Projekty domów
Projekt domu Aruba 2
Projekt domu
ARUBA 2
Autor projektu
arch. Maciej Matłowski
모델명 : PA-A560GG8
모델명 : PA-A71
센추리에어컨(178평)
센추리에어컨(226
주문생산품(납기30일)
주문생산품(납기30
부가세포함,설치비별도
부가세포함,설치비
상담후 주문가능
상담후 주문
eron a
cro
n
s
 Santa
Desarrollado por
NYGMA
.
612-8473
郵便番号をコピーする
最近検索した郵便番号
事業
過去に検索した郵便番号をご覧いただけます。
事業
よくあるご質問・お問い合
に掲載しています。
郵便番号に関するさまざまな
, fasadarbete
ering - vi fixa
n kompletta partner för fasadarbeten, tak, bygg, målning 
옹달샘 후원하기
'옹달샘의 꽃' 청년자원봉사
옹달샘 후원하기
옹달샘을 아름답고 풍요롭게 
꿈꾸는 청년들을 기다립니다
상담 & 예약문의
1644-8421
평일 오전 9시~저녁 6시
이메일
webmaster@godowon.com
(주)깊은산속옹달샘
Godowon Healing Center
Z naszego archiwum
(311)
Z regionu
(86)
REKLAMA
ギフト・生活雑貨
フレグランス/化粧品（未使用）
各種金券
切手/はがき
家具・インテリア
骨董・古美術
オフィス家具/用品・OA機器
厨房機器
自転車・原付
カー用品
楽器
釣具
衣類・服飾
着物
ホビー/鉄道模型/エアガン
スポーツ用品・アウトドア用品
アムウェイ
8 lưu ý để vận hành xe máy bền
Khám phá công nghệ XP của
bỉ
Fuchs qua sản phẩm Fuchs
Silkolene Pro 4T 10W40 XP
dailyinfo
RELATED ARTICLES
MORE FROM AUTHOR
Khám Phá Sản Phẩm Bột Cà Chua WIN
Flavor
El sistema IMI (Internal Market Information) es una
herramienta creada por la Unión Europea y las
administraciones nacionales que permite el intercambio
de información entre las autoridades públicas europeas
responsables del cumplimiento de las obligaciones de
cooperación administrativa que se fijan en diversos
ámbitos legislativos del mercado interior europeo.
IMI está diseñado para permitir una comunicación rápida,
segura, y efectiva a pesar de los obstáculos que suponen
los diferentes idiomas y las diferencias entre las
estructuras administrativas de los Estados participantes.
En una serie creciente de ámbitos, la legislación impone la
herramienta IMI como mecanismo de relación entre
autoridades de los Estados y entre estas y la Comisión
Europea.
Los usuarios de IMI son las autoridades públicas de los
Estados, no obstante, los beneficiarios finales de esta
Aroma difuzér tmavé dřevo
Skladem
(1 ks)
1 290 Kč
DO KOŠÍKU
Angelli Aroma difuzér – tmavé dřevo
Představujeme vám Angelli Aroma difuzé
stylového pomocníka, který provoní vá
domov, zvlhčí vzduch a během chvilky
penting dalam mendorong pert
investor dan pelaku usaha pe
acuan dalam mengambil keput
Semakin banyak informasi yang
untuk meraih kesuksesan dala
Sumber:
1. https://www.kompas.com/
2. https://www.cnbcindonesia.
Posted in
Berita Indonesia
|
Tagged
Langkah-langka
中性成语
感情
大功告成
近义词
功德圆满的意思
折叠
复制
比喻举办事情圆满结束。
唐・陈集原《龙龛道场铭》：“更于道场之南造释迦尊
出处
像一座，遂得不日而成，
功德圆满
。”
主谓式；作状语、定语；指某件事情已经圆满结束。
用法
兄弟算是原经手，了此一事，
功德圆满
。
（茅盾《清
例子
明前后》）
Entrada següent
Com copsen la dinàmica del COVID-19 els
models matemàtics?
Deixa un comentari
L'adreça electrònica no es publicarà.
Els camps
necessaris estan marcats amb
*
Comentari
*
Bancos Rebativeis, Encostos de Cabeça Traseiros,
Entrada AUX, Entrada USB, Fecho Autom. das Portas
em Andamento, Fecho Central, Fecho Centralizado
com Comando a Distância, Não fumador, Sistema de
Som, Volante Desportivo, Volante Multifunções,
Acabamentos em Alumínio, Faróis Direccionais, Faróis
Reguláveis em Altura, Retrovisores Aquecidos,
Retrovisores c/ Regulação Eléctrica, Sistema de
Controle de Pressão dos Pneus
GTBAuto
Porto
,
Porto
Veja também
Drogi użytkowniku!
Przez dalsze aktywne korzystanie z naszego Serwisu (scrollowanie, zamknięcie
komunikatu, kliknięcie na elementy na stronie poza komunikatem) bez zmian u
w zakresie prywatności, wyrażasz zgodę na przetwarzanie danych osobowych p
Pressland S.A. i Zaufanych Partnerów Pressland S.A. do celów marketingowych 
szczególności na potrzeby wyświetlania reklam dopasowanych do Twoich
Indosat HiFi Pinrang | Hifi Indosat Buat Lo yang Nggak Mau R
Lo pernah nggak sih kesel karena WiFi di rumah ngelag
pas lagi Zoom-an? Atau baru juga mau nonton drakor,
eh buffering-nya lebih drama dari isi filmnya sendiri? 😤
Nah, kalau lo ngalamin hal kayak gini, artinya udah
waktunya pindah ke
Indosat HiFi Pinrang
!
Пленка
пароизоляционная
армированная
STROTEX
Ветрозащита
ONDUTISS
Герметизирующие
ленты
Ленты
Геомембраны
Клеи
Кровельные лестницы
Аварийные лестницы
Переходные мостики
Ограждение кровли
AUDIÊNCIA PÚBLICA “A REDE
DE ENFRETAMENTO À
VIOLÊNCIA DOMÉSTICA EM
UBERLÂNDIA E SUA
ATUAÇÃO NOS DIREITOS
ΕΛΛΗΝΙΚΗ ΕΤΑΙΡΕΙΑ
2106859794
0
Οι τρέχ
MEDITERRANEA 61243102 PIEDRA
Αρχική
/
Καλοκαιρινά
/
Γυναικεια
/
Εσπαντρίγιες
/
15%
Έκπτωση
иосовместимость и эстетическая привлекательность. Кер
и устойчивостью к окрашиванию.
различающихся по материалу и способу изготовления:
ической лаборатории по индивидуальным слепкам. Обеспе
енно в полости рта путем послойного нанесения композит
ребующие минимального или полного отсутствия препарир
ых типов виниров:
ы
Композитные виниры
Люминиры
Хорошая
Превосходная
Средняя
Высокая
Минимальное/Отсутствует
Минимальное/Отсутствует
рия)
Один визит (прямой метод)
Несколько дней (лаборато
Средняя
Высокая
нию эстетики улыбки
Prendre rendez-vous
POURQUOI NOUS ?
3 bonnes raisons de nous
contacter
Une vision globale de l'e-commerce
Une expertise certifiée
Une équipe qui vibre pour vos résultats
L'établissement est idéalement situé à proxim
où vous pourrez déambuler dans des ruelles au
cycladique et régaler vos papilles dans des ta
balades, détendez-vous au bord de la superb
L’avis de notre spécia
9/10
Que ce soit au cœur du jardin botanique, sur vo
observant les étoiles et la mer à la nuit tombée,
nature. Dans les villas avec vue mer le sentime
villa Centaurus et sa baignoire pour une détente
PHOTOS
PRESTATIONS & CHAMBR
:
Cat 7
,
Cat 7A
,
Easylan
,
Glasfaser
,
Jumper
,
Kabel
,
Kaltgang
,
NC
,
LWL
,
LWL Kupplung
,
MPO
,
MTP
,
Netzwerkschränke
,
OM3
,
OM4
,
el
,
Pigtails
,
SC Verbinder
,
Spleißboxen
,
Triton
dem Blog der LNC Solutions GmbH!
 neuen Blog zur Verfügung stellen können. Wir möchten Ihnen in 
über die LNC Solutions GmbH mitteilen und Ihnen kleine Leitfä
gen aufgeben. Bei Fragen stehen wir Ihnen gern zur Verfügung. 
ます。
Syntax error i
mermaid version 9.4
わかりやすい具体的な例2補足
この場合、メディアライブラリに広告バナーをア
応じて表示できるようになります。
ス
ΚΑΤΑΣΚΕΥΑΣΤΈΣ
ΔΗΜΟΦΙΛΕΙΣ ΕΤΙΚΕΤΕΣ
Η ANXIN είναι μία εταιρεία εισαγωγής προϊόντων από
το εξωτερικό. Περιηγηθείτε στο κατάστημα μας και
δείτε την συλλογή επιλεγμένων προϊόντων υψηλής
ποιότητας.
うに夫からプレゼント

= = = = = = =

• Work instruction
Reproduce the material word for word, starting at its first line and ending with the line that contains "2. https://www.cnbcindonesia.", with both ends included.

• Solved problem
Projekty domów
Projekt domu Aruba 2
Projekt domu
ARUBA 2
Autor projektu
arch. Maciej Matłowski
모델명 : PA-A560GG8
모델명 : PA-A71
센추리에어컨(178평)
센추리에어컨(226
주문생산품(납기30일)
주문생산품(납기30
부가세포함,설치비별도
부가세포함,설치비
상담후 주문가능
상담후 주문
eron a
cro
n
s
 Santa
Desarrollado por
NYGMA
.
612-8473
郵便番号をコピーする
最近検索した郵便番号
事業
過去に検索した郵便番号をご覧いただけます。
事業
よくあるご質問・お問い合
に掲載しています。
郵便番号に関するさまざまな
, fasadarbete
ering - vi fixa
n kompletta partner för fasadarbeten, tak, bygg, målning 
옹달샘 후원하기
'옹달샘의 꽃' 청년자원봉사
옹달샘 후원하기
옹달샘을 아름답고 풍요롭게 
꿈꾸는 청년들을 기다립니다
상담 & 예약문의
1644-8421
평일 오전 9시~저녁 6시
이메일
webmaster@godowon.com
(주)깊은산속옹달샘
Godowon Healing Center
Z naszego archiwum
(311)
Z regionu
(86)
REKLAMA
ギフト・生活雑貨
フレグランス/化粧品（未使用）
各種金券
切手/はがき
家具・インテリア
骨董・古美術
オフィス家具/用品・OA機器
厨房機器
自転車・原付
カー用品
楽器
釣具
衣類・服飾
着物
ホビー/鉄道模型/エアガン
スポーツ用品・アウトドア用品
アムウェイ
8 lưu ý để vận hành xe máy bền
Khám phá công nghệ XP của
bỉ
Fuchs qua sản phẩm Fuchs
Silkolene Pro 4T 10W40 XP
dailyinfo
RELATED ARTICLES
MORE FROM AUTHOR
Khám Phá Sản Phẩm Bột Cà Chua WIN
Flavor
El sistema IMI (Internal Market Information) es una
herramienta creada por la Unión Europea y las
administraciones nacionales que permite el intercambio
de información entre las autoridades públicas europeas
responsables del cumplimiento de las obligaciones de
cooperación administrativa que se fijan en diversos
ámbitos legislativos del mercado interior europeo.
IMI está diseñado para permitir una comunicación rápida,
segura, y efectiva a pesar de los obstáculos que suponen
los diferentes idiomas y las diferencias entre las
estructuras administrativas de los Estados participantes.
En una serie creciente de ámbitos, la legislación impone la
herramienta IMI como mecanismo de relación entre
autoridades de los Estados y entre estas y la Comisión
Europea.
Los usuarios de IMI son las autoridades públicas de los
Estados, no obstante, los beneficiarios finales de esta
Aroma difuzér tmavé dřevo
Skladem
(1 ks)
1 290 Kč
DO KOŠÍKU
Angelli Aroma difuzér – tmavé dřevo
Představujeme vám Angelli Aroma difuzé
stylového pomocníka, který provoní vá
domov, zvlhčí vzduch a během chvilky
penting dalam mendorong pert
investor dan pelaku usaha pe
acuan dalam mengambil keput
Semakin banyak informasi yang
untuk meraih kesuksesan dala
Sumber:
1. https://www.kompas.com/
2. https://www.cnbcindonesia.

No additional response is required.